▶ WHAT YOU NEED TO DO
The entries below are to be repeated exactly, with the pictures left out.
============
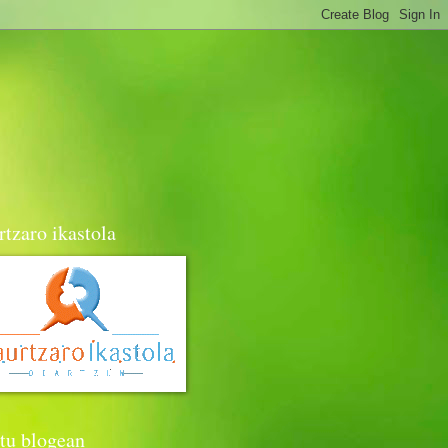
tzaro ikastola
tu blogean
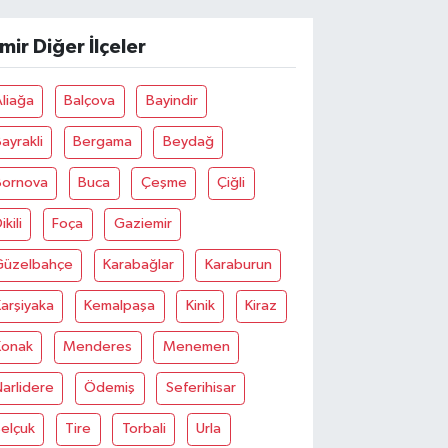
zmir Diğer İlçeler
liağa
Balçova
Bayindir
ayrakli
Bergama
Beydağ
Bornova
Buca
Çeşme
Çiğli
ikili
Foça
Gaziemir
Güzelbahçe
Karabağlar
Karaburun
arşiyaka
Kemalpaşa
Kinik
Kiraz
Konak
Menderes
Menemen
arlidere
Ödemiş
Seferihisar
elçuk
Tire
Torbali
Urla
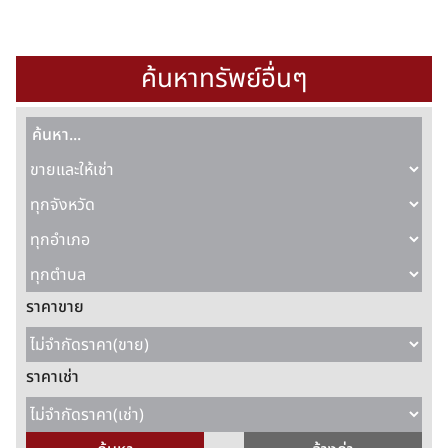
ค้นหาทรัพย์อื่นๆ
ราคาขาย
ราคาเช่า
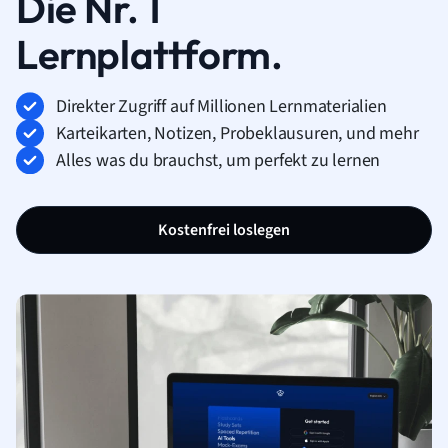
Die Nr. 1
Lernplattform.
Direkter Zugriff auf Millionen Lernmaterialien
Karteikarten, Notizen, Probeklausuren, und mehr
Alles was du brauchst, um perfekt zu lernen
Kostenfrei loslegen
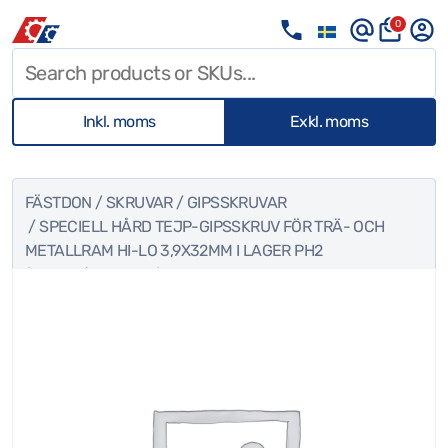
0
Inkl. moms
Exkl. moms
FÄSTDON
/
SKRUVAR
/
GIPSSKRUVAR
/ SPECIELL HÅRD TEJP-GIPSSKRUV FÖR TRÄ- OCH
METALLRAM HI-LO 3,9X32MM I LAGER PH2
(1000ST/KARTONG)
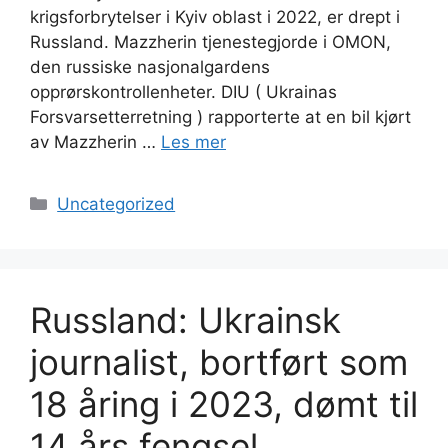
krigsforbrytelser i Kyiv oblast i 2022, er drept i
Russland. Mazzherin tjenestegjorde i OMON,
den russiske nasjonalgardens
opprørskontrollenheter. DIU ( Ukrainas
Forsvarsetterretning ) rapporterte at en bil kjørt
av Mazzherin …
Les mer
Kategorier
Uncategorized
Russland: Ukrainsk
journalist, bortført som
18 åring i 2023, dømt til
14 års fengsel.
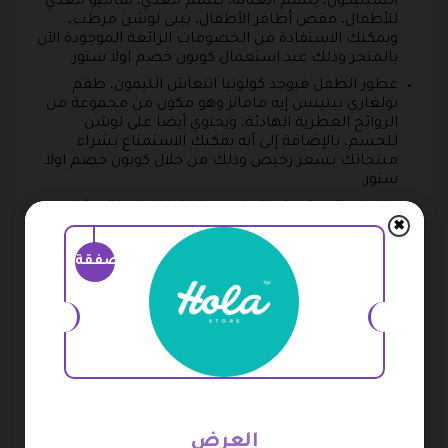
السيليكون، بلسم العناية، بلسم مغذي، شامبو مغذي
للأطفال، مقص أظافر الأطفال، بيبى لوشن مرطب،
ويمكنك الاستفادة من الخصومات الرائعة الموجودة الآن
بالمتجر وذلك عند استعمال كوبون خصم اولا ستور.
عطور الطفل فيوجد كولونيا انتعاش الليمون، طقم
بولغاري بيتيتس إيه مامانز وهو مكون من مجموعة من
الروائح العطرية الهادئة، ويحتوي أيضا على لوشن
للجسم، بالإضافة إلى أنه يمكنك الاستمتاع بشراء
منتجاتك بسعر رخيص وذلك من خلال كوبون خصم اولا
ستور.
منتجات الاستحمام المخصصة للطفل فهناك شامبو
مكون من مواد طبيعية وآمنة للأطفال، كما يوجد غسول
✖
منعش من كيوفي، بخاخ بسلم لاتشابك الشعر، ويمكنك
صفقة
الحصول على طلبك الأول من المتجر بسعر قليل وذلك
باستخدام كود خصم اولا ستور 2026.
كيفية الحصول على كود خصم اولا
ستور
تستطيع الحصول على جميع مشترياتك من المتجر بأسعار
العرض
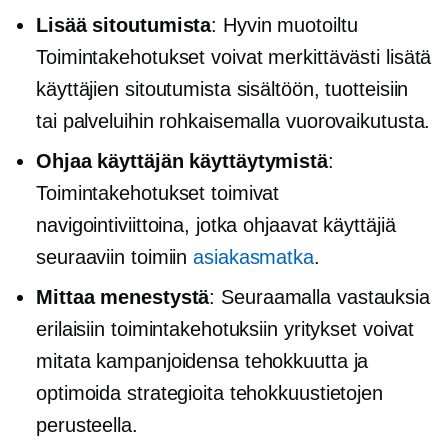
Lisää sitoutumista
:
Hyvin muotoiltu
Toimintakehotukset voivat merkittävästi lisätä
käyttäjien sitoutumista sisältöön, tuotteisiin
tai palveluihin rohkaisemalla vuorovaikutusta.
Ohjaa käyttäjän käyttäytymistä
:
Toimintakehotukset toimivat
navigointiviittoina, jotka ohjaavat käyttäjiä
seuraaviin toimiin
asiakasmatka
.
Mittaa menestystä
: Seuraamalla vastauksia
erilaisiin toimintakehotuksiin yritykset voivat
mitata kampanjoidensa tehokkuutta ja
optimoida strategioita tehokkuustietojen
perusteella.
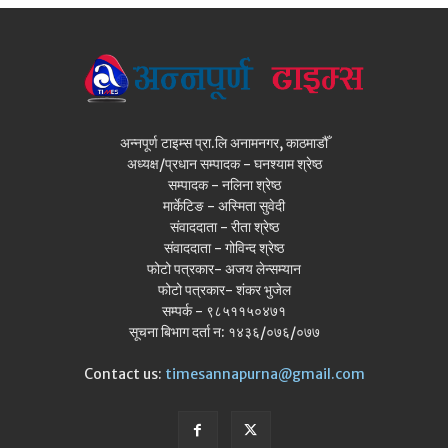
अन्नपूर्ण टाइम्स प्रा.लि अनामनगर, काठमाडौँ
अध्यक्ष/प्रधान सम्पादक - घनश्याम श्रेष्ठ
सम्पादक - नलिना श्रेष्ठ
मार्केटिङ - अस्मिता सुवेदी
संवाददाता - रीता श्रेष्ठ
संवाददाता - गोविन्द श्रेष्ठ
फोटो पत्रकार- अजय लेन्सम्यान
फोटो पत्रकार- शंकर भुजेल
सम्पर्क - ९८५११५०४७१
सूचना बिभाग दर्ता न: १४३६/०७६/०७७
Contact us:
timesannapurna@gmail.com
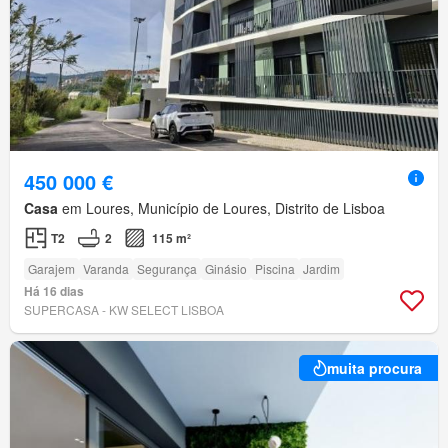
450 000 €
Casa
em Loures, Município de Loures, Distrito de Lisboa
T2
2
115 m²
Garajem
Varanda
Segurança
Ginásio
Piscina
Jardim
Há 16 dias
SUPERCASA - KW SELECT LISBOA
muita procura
============
▶ ANSWER SPACE
tzaro ikastola
tu blogean
zmir Diğer İlçeler
liağa
Balçova
Bayindir
ayrakli
Bergama
Beydağ
Bornova
Buca
Çeşme
Çiğli
ikili
Foça
Gaziemir
Güzelbahçe
Karabağlar
Karaburun
arşiyaka
Kemalpaşa
Kinik
Kiraz
Konak
Menderes
Menemen
arlidere
Ödemiş
Seferihisar
elçuk
Tire
Torbali
Urla
ค้นหาทรัพย์อื่นๆ
ราคาขาย
ราคาเช่า
Die Nr. 1
Lernplattform.
Direkter Zugriff auf Millionen Lernmaterialien
Karteikarten, Notizen, Probeklausuren, und mehr
Alles was du brauchst, um perfekt zu lernen
Kostenfrei loslegen
0
Inkl. moms
Exkl. moms
FÄSTDON
/
SKRUVAR
/
GIPSSKRUVAR
/ SPECIELL HÅRD TEJP-GIPSSKRUV FÖR TRÄ- OCH
METALLRAM HI-LO 3,9X32MM I LAGER PH2
(1000ST/KARTONG)
krigsforbrytelser i Kyiv oblast i 2022, er drept i
Russland. Mazzherin tjenestegjorde i OMON,
den russiske nasjonalgardens
opprørskontrollenheter. DIU ( Ukrainas
Forsvarsetterretning ) rapporterte at en bil kjørt
av Mazzherin …
Les mer
Kategorier
Uncategorized
Russland: Ukrainsk
journalist, bortført som
18 åring i 2023, dømt til
14 års fengsel.
السيليكون، بلسم العناية، بلسم مغذي، شامبو مغذي
للأطفال، مقص أظافر الأطفال، بيبى لوشن مرطب،
ويمكنك الاستفادة من الخصومات الرائعة الموجودة الآن
بالمتجر وذلك عند استعمال كوبون خصم اولا ستور.
عطور الطفل فيوجد كولونيا انتعاش الليمون، طقم
بولغاري بيتيتس إيه مامانز وهو مكون من مجموعة من
الروائح العطرية الهادئة، ويحتوي أيضا على لوشن
للجسم، بالإضافة إلى أنه يمكنك الاستمتاع بشراء
منتجاتك بسعر رخيص وذلك من خلال كوبون خصم اولا
ستور.
منتجات الاستحمام المخصصة للطفل فهناك شامبو
مكون من مواد طبيعية وآمنة للأطفال، كما يوجد غسول
✖
منعش من كيوفي، بخاخ بسلم لاتشابك الشعر، ويمكنك
صفقة
الحصول على طلبك الأول من المتجر بسعر قليل وذلك
باستخدام كود خصم اولا ستور 2026.
كيفية الحصول على كود خصم اولا
ستور
تستطيع الحصول على جميع مشترياتك من المتجر بأسعار
العرض
Lisää sitoutumista
:
Hyvin muotoiltu
Toimintakehotukset voivat merkittävästi lisätä
käyttäjien sitoutumista sisältöön, tuotteisiin
tai palveluihin rohkaisemalla vuorovaikutusta.
Ohjaa käyttäjän käyttäytymistä
:
Toimintakehotukset toimivat
navigointiviittoina, jotka ohjaavat käyttäjiä
seuraaviin toimiin
asiakasmatka
.
Mittaa menestystä
: Seuraamalla vastauksia
erilaisiin toimintakehotuksiin yritykset voivat
mitata kampanjoidensa tehokkuutta ja
optimoida strategioita tehokkuustietojen
perusteella.
अन्नपूर्ण टाइम्स प्रा.लि अनामनगर, काठमाडौँ
अध्यक्ष/प्रधान सम्पादक - घनश्याम श्रेष्ठ
सम्पादक - नलिना श्रेष्ठ
मार्केटिङ - अस्मिता सुवेदी
संवाददाता - रीता श्रेष्ठ
संवाददाता - गोविन्द श्रेष्ठ
फोटो पत्रकार- अजय लेन्सम्यान
फोटो पत्रकार- शंकर भुजेल
सम्पर्क - ९८५११५०४७१
सूचना बिभाग दर्ता न: १४३६/०७६/०७७
Contact us:
timesannapurna@gmail.com
450 000 €
Casa
em Loures, Município de Loures, Distrito de Lisboa
T2
2
115 m²
Garajem
Varanda
Segurança
Ginásio
Piscina
Jardim
Há 16 dias
SUPERCASA - KW SELECT LISBOA
muita procura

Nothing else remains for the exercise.